“Sleep disorders are one of the most common problems of modern man. The main reason is non-compliance with circadian rhythms or the so-called “social jet lag.”
Oku.AzAs reported by Gazeta.ru, Russian doctor of medical sciences, neurologist Alexey Danilov, spoke about this.
According to him, the fact that people sleep at different times, eat a large dinner at night and spend less time outdoors has a negative impact on health and on the mechanisms that regulate the sleep-wake cycle.
“As a result, appetite and digestion are altered, there is an alteration in the secretion of hormones, which leads to feeling unwell and reducing work capacity,” explained the expert.

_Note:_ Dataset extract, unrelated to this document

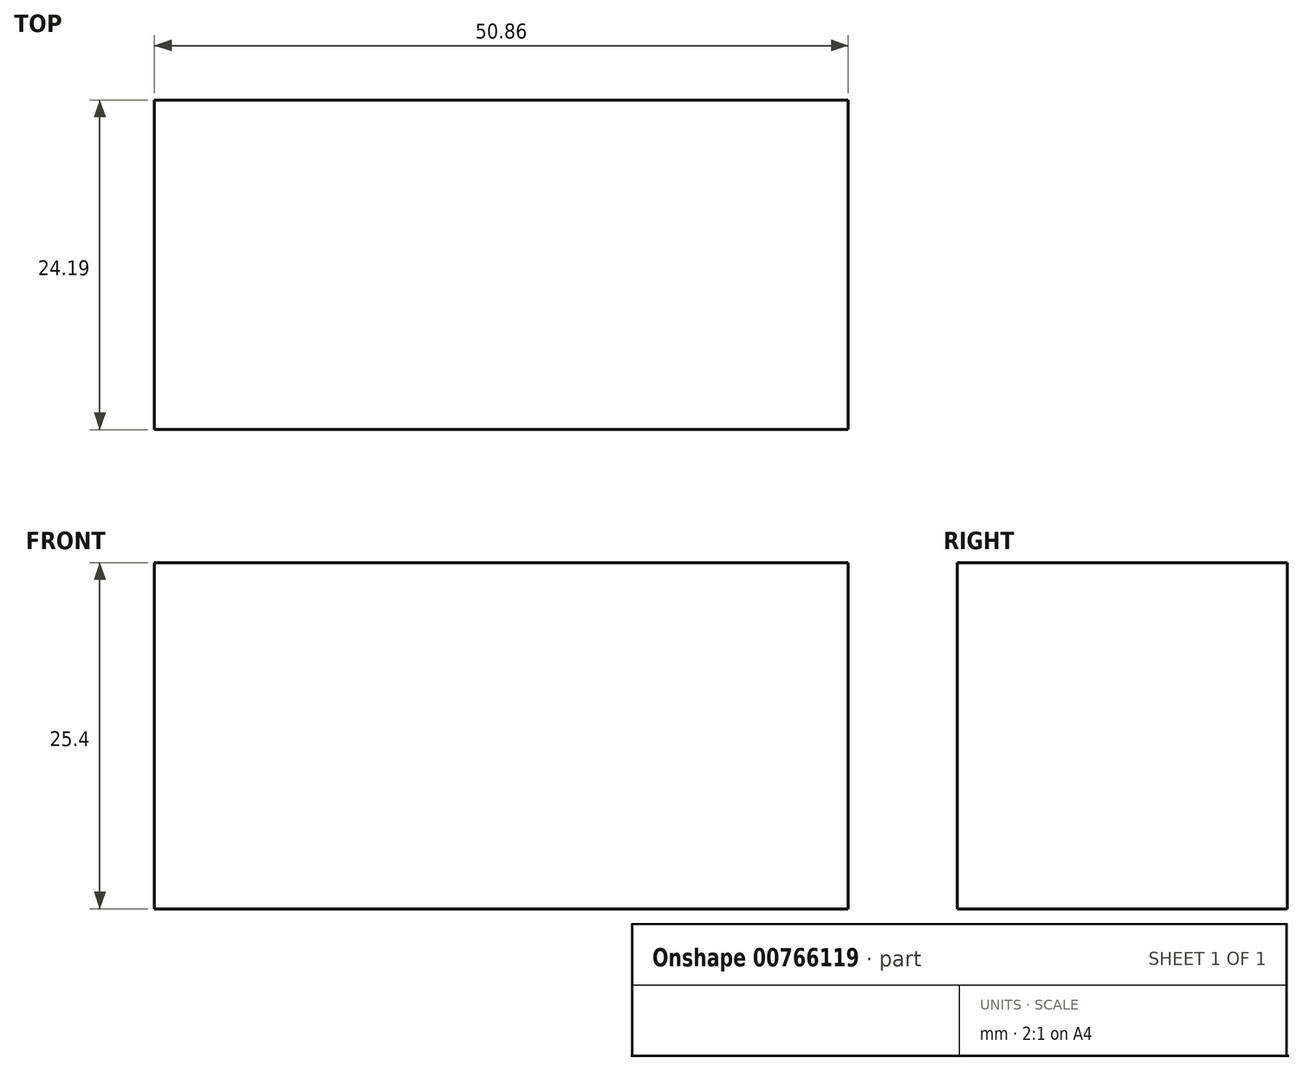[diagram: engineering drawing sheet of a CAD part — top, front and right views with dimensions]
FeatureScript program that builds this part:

The doctor emphasized that there are also emotional-cognitive approaches that cause sleep disturbances; It is regret for the past, worry for the future, and lack of gratitude for the present.
30 minute rule
The doctor said that as a result of restless sleep, a chronic disease can worsen or start a new disease, the starting point can be high blood pressure, diabetes and even oncological diseases.
“That is why it is extremely important to pay attention to the dangerous signals of the body and take timely measures. The “30-minute rule” will help in this matter: a person cannot fall asleep within 30 minutes; he wakes up more than 30 minutes earlier the doorbell rings; you remain in bed for more than 30 minutes after waking up, if one or all three symptoms are detected, first of all you must take care of the normalization of sleep and wakefulness,” the doctor stressed.
The expert said that the main rule is to go to bed before 11:00 p.m.
“In addition, it is important to include these rituals in the daily routine: physical activity that is not necessarily exhausting; a daily walk in the fresh air is best; an early light dinner; evening meditation (instead of watching television); sunset and sunrise simulators; aromatherapy.”
Eating habits
A consistent meal schedule helps maintain circadian rhythms, which facilitates the process of falling asleep and improves sleep quality.
“Avoiding heavy foods (fatty and bitter) before bed reduces the load on the digestive system, allowing the body to relax more quickly. It is recommended to finish dinner at least two hours before bedtime. Include products rich in tryptophan in The diet can help you sleep more peacefully. These products include turkey meat, chicken, eggs, cottage cheese, nuts (especially walnuts), seeds (for example, pumpkin seeds), bananas and dairy products Caffeine a few hours before. go to bed. and alcohol consumption should be reduced. These substances stimulate the nervous system, resulting in the inability to relax and fall asleep,” said the expert.
Three “king products” that help you fall asleep
The first product is the kiwi.
Contains serotonin, which helps regulate sleep. Studies have shown that regularly consuming this fruit before bed can improve its quality. In addition, it has been proven that kiwi contains melatonin, which actively participates in the regulation of sleep processes. A month-long study found that consuming two kiwis an hour before bed was effective for a more restful night.
“Almond (walnut, almond) contains melatonin, tryptophan, as well as magnesium and calcium, which play an important role in regulating sleep. To improve sleep quality, 30 g of almonds (a small handful) per hour are sufficient. night. or an hour before bedtime,” he advised.
“Chamomile tea contains the antioxidant apigenin, which combines with brain receptors and helps people relax and fall asleep faster. It is recommended to drink a glass of chamomile tea 30 minutes before bedtime, adding a little of thyme to improve the flavor,” the doctor concluded.